Co-authored-by: Paperclip <noreply@paperclip.ing>
2026-04-28 16:12:03 -05:00

3.6 KiB

Paperclip

Paperclip is the backbone of the autonomous economy. We are building the infrastructure that autonomous AI companies run on. Our goal is for Paperclip-powered companies to collectively generate economic output that rivals the GDP of the world's largest countries. Every decision we make should serve that: make autonomous companies more capable, more governable, more scalable, and more real.

The Vision

Autonomous companies — AI workforces organized with real structure, governance, and accountability — will become a major force in the global economy. Not one company. Thousands. Millions. An entire economic layer that runs on AI labor, coordinated through Paperclip.

Paperclip is not the company. Paperclip is what makes the companies possible. We are the control plane, the nervous system, the operating layer. Every autonomous company needs structure, task management, cost control, goal alignment, and human governance. That's us. We are to autonomous companies what the corporate operating system is to human ones — except this time, the operating system is real software, not metaphor.
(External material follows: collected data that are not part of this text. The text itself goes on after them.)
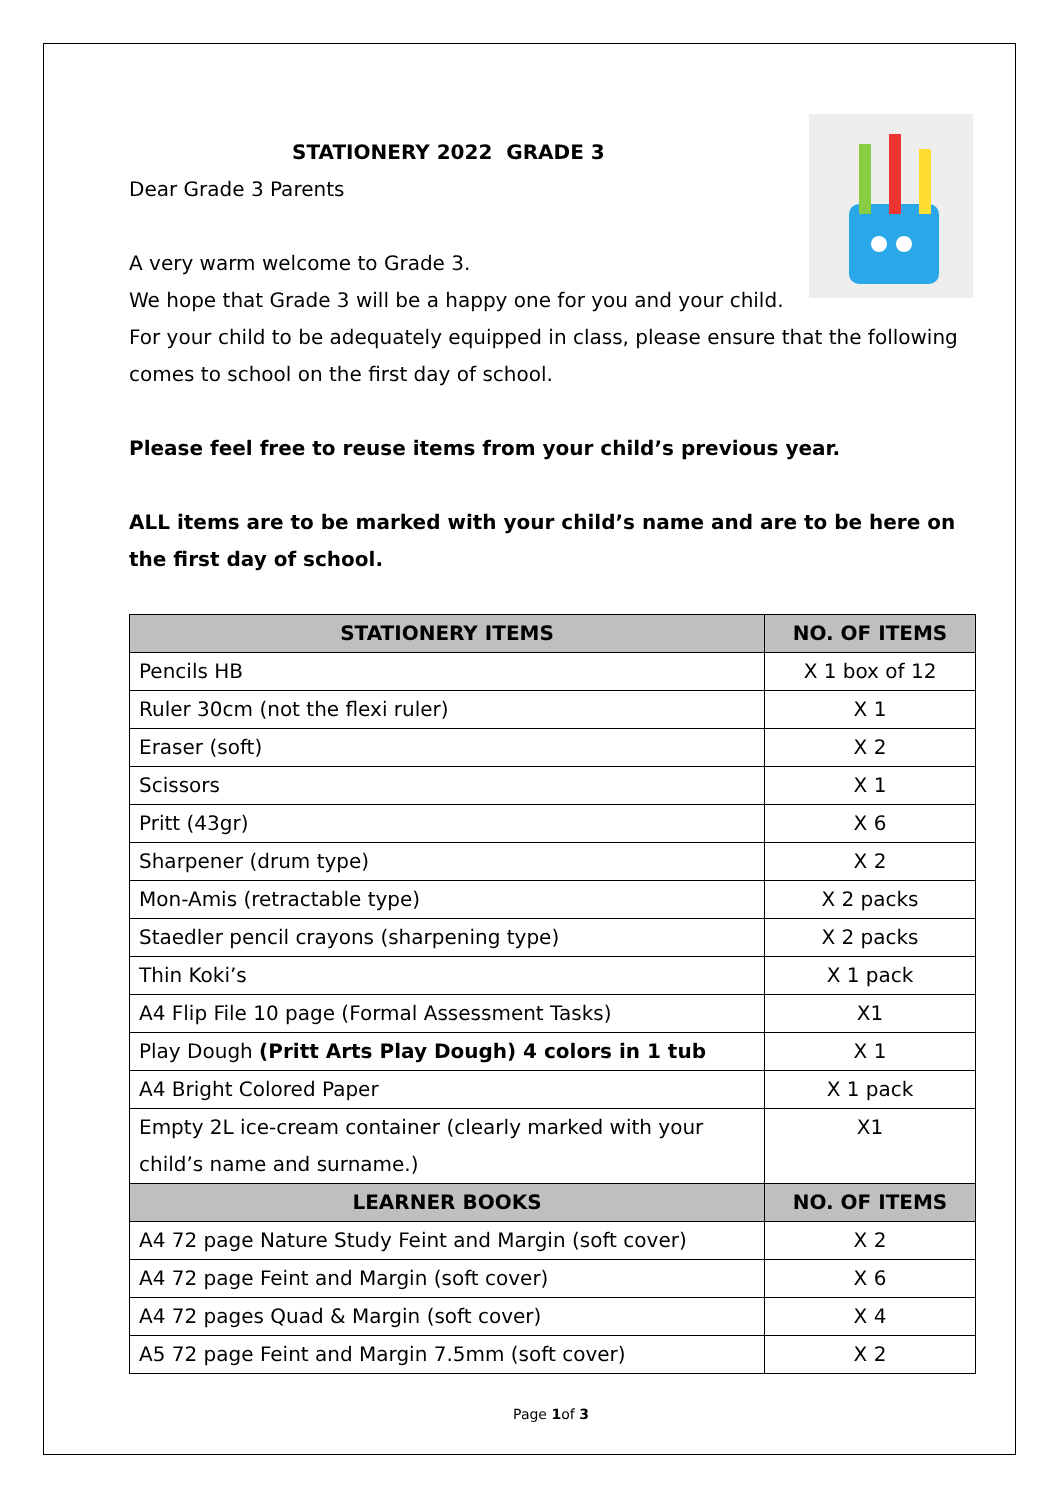STATIONERY 2022 GRADE 3
Dear Grade 3 Parents
A very warm welcome to Grade 3.
We hope that Grade 3 will be a happy one for you and your child. For your child to be adequately equipped in class, please ensure that the following comes to school on the first day of school.
Please feel free to reuse items from your child’s previous year.
ALL items are to be marked with your child’s name and are to be here on the first day of school.
| STATIONERY ITEMS | NO. OF ITEMS |
| --- | --- |
| Pencils HB | X 1 box of 12 |
| Ruler 30cm (not the flexi ruler) | X 1 |
| Eraser (soft) | X 2 |
| Scissors | X 1 |
| Pritt (43gr) | X 6 |
| Sharpener (drum type) | X 2 |
| Mon-Amis (retractable type) | X 2 packs |
| Staedler pencil crayons (sharpening type) | X 2 packs |
| Thin Koki’s | X 1 pack |
| A4 Flip File 10 page (Formal Assessment Tasks) | X1 |
| Play Dough (Pritt Arts Play Dough) 4 colors in 1 tub | X 1 |
| A4 Bright Colored Paper | X 1 pack |
| Empty 2L ice-cream container (clearly marked with your child’s name and surname.) | X1 |
| LEARNER BOOKS | NO. OF ITEMS |
| A4 72 page Nature Study Feint and Margin (soft cover) | X 2 |
| A4 72 page Feint and Margin (soft cover) | X 6 |
| A4 72 pages Quad & Margin (soft cover) | X 4 |
| A5 72 page Feint and Margin 7.5mm (soft cover) | X 2 |
Page 1of 3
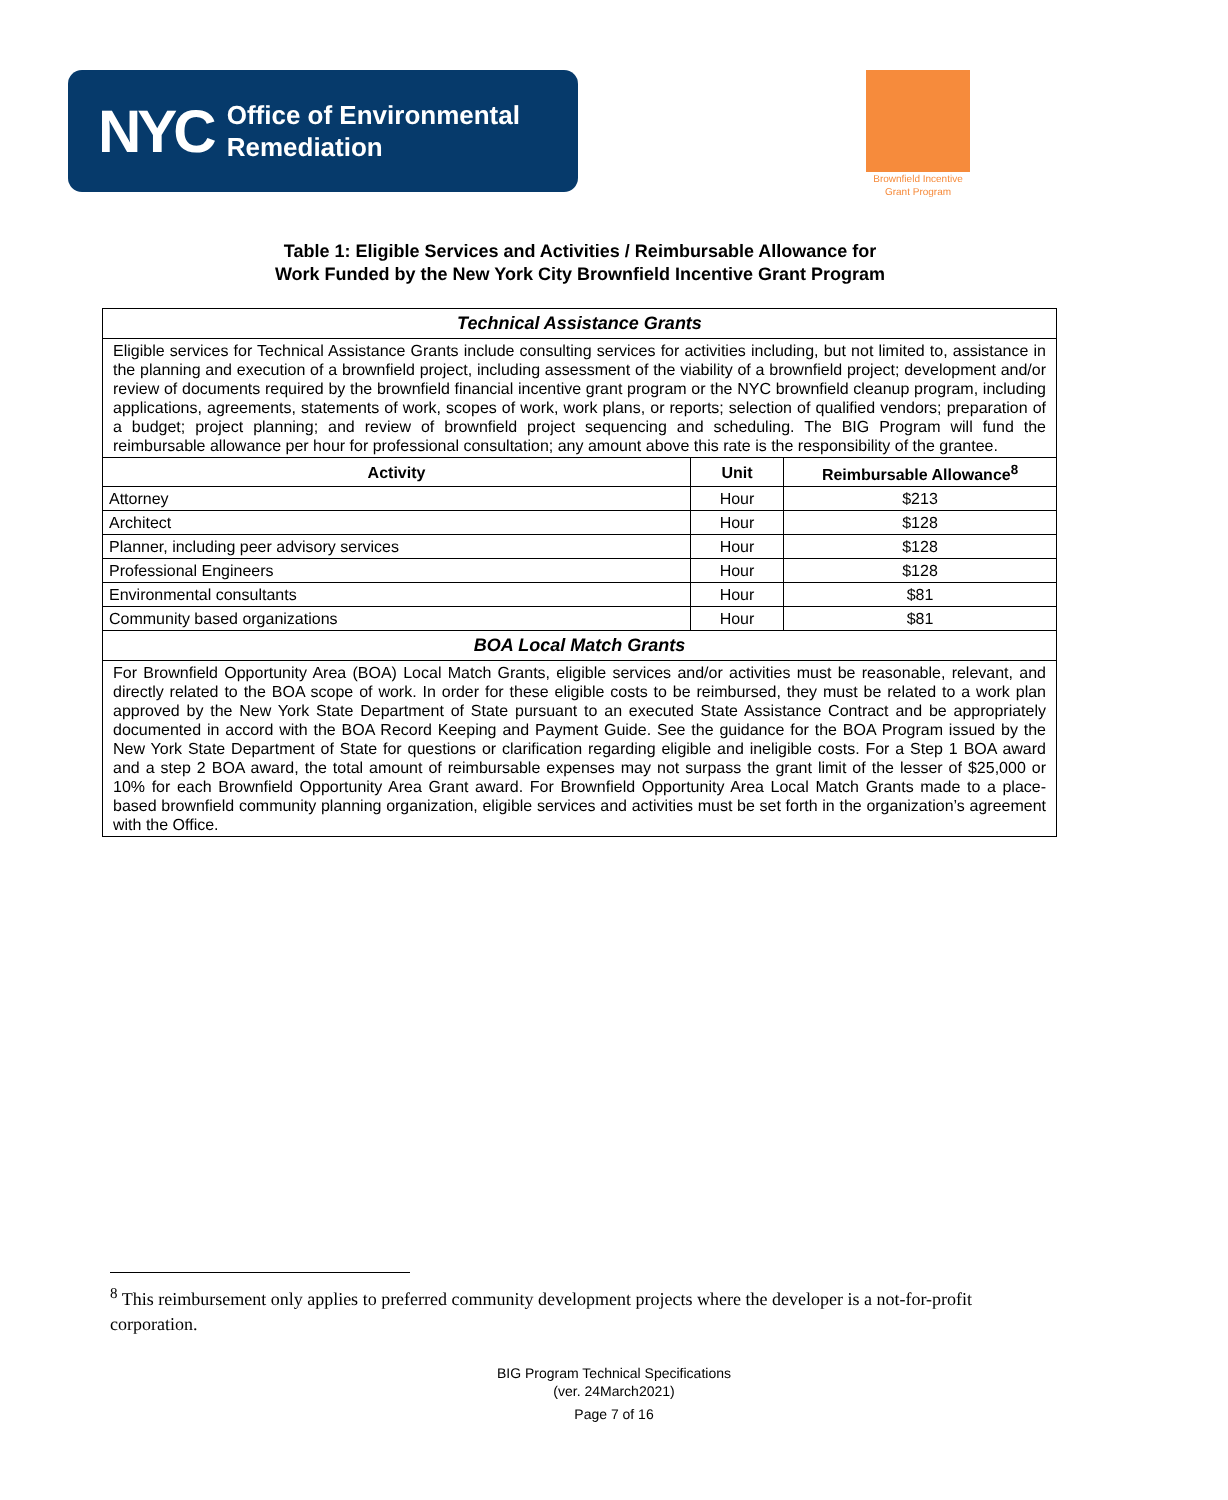NYC Office of Environmental
Remediation
Brownfield Incentive
Grant Program
Table 1: Eligible Services and Activities / Reimbursable Allowance for
Work Funded by the New York City Brownfield Incentive Grant Program
| Technical Assistance Grants | | |
| Eligible services for Technical Assistance Grants include consulting services for activities including, but not limited to, assistance in the planning and execution of a brownfield project, including assessment of the viability of a brownfield project; development and/or review of documents required by the brownfield financial incentive grant program or the NYC brownfield cleanup program, including applications, agreements, statements of work, scopes of work, work plans, or reports; selection of qualified vendors; preparation of a budget; project planning; and review of brownfield project sequencing and scheduling. The BIG Program will fund the reimbursable allowance per hour for professional consultation; any amount above this rate is the responsibility of the grantee. | | |
| Activity | Unit | Reimbursable Allowance<sup>8</sup> |
| Attorney | Hour | $213 |
| Architect | Hour | $128 |
| Planner, including peer advisory services | Hour | $128 |
| Professional Engineers | Hour | $128 |
| Environmental consultants | Hour | $81 |
| Community based organizations | Hour | $81 |
| BOA Local Match Grants | | |
| For Brownfield Opportunity Area (BOA) Local Match Grants, eligible services and/or activities must be reasonable, relevant, and directly related to the BOA scope of work. In order for these eligible costs to be reimbursed, they must be related to a work plan approved by the New York State Department of State pursuant to an executed State Assistance Contract and be appropriately documented in accord with the BOA Record Keeping and Payment Guide. See the guidance for the BOA Program issued by the New York State Department of State for questions or clarification regarding eligible and ineligible costs. For a Step 1 BOA award and a step 2 BOA award, the total amount of reimbursable expenses may not surpass the grant limit of the lesser of $25,000 or 10% for each Brownfield Opportunity Area Grant award. For Brownfield Opportunity Area Local Match Grants made to a place-based brownfield community planning organization, eligible services and activities must be set forth in the organization’s agreement with the Office. | | |
<sup>8</sup> This reimbursement only applies to preferred community development projects where the developer is a not-for-profit corporation.
BIG Program Technical Specifications
(ver. 24March2021)
Page 7 of 16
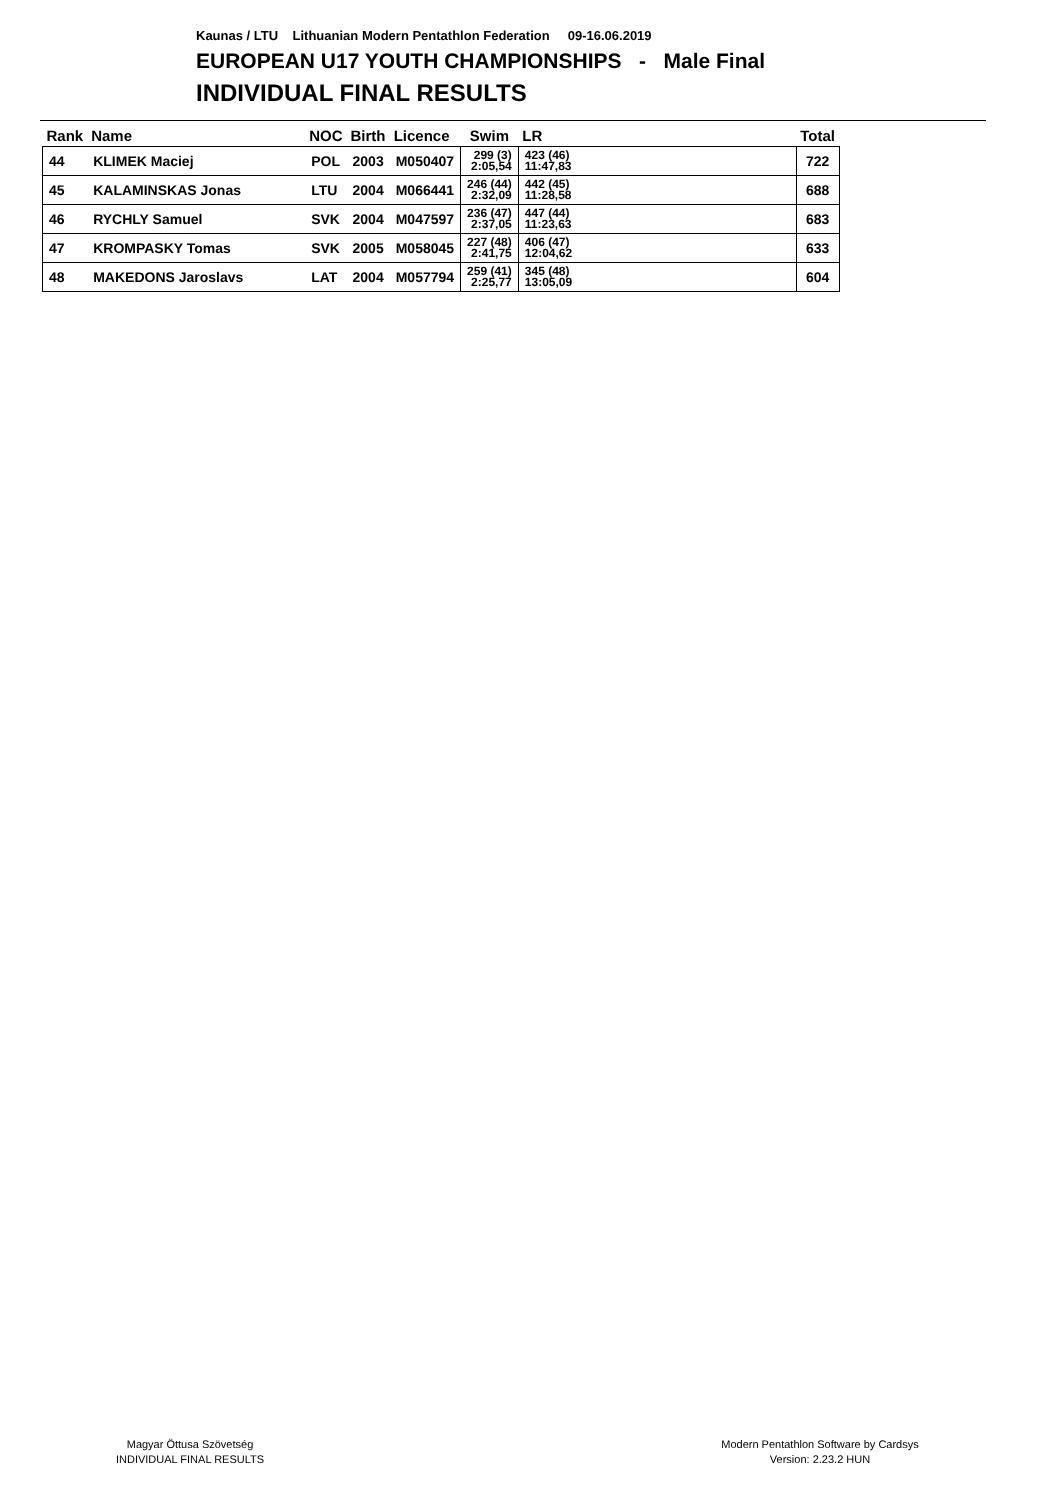Kaunas / LTU Lithuanian Modern Pentathlon Federation 09-16.06.2019
EUROPEAN U17 YOUTH CHAMPIONSHIPS - Male Final
INDIVIDUAL FINAL RESULTS
| Rank | Name | NOC | Birth | Licence | Swim | LR | Total |
| --- | --- | --- | --- | --- | --- | --- | --- |
| 44 | KLIMEK Maciej | POL | 2003 | M050407 | 299 (3) 2:05,54 | 423 (46) 11:47,83 | 722 |
| 45 | KALAMINSKAS Jonas | LTU | 2004 | M066441 | 246 (44) 2:32,09 | 442 (45) 11:28,58 | 688 |
| 46 | RYCHLY Samuel | SVK | 2004 | M047597 | 236 (47) 2:37,05 | 447 (44) 11:23,63 | 683 |
| 47 | KROMPASKY Tomas | SVK | 2005 | M058045 | 227 (48) 2:41,75 | 406 (47) 12:04,62 | 633 |
| 48 | MAKEDONS Jaroslavs | LAT | 2004 | M057794 | 259 (41) 2:25,77 | 345 (48) 13:05,09 | 604 |
Magyar Öttusa Szövetség
INDIVIDUAL FINAL RESULTS
Modern Pentathlon Software by Cardsys
Version: 2.23.2 HUN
The measure of our success is not whether one company works. It's whether Paperclip becomes the default foundation that autonomous companies are built on — and whether those companies, collectively, become a serious economic force that rivals the output of nations.

The Problem

Task management software doesn't go far enough. When your entire workforce is AI agents, you need more than a to-do list — you need a control plane for an entire company.

What This Is

Paperclip is the command, communication, and control plane for a company of AI agents. It is the single place where you:

  • Manage agents as employees — hire, organize, and track who does what
  • Define org structure — org charts that agents themselves operate within
  • Track work in real time — see at any moment what every agent is working on
  • Control costs — token salary budgets per agent, spend tracking, burn rate
  • Align to goals — agents see how their work serves the bigger mission
  • Preserve work context — comments, documents, work products, attachments, and company state stay attached to the work

Architecture

Two layers:

1. Control Plane (this software)

The central nervous system. Manages:

  • Agent registry and org chart
  • Task assignment and status
  • Budget and token spend tracking
  • Issue comments, documents, work products, attachments, and company state
  • Goal hierarchy (company → team → agent → task)
  • Heartbeat monitoring — know when agents are alive, idle, or stuck

It also enforces execution-control semantics such as single-assignee issues, atomic checkout and execution locks, blockers, recovery issues, and workspace/runtime controls.

2. Execution Services (adapters)

Agents run externally and report into the control plane. Adapters connect different execution environments and define how a heartbeat is invoked, observed, and cancelled:

  • Local CLI/session adapters — built-in adapters for tools such as Claude Code, Codex, Gemini, OpenCode, Pi, and Cursor
  • HTTP/process-style adapters — command or webhook/API integrations for custom runtimes
  • OpenClaw gateway — integration for OpenClaw-style remote agents
  • External adapter plugins — dynamically loaded adapters installed outside the core app

The control plane doesn't run agents. It orchestrates them. Agents run wherever they run and phone home.

Core Principle

You should be able to look at Paperclip and understand your entire company at a glance — who's doing what, how much it costs, and whether it's working.